# What needs to be done
Each entry below is to be given again word for word, with no pictures.

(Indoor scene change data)
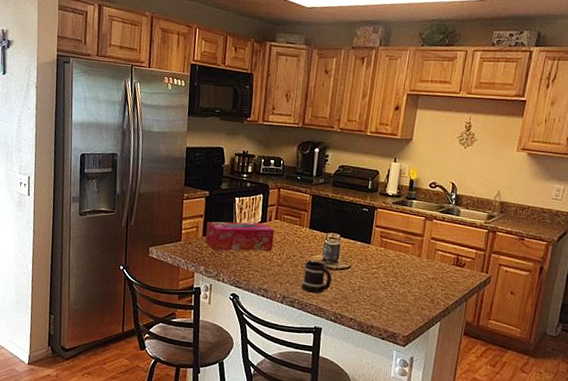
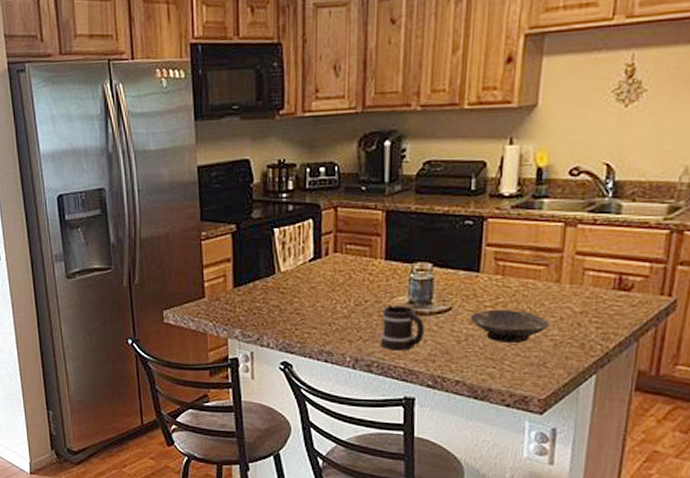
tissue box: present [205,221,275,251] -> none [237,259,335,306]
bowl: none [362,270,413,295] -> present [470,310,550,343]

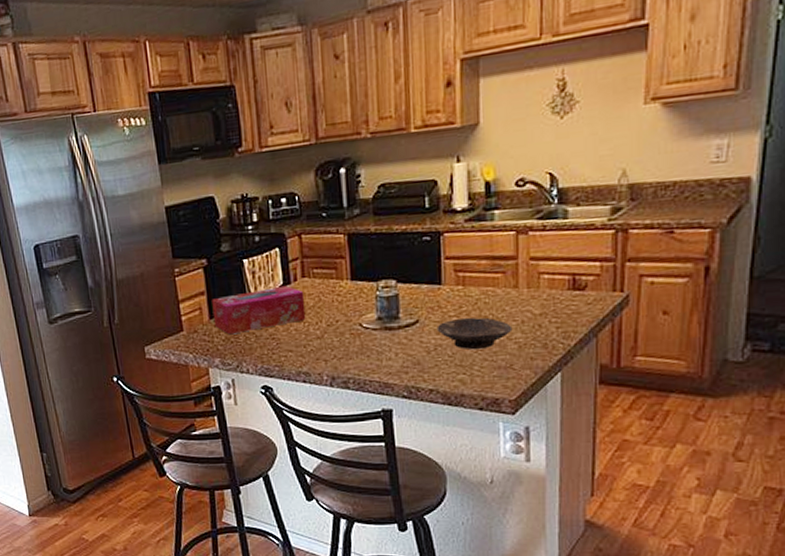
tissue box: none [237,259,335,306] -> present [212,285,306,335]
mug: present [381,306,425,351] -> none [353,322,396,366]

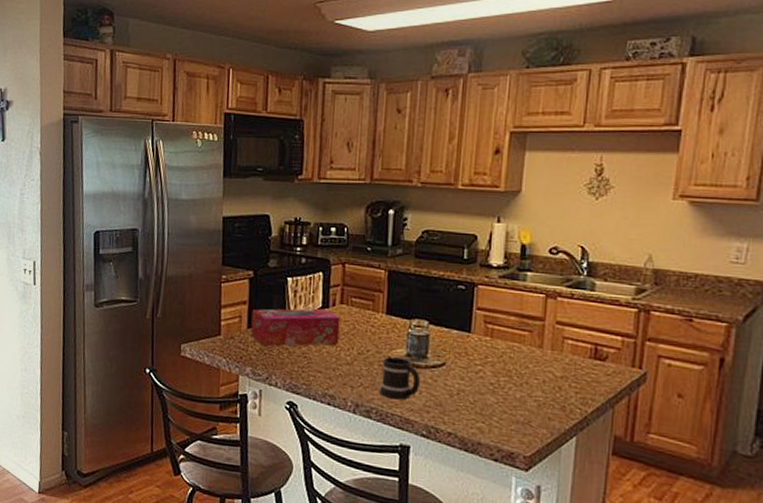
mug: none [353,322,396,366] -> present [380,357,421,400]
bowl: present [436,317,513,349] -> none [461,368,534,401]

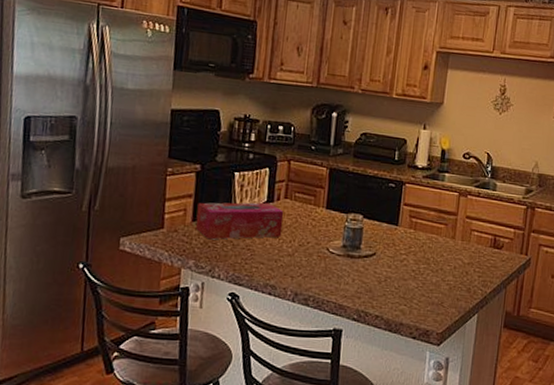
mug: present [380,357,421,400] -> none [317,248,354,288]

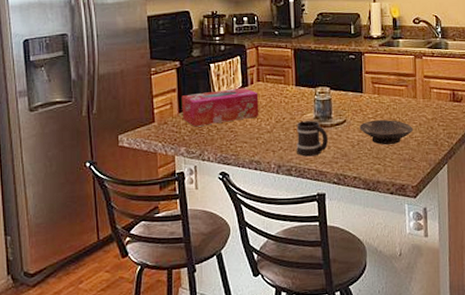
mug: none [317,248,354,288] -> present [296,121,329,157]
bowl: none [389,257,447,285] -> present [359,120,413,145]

# Completed exercise
tissue box: present [205,221,275,251] -> none [237,259,335,306]
bowl: none [362,270,413,295] -> present [470,310,550,343]

tissue box: none [237,259,335,306] -> present [212,285,306,335]
mug: present [381,306,425,351] -> none [353,322,396,366]

mug: none [353,322,396,366] -> present [380,357,421,400]
bowl: present [436,317,513,349] -> none [461,368,534,401]

mug: present [380,357,421,400] -> none [317,248,354,288]

mug: none [317,248,354,288] -> present [296,121,329,157]
bowl: none [389,257,447,285] -> present [359,120,413,145]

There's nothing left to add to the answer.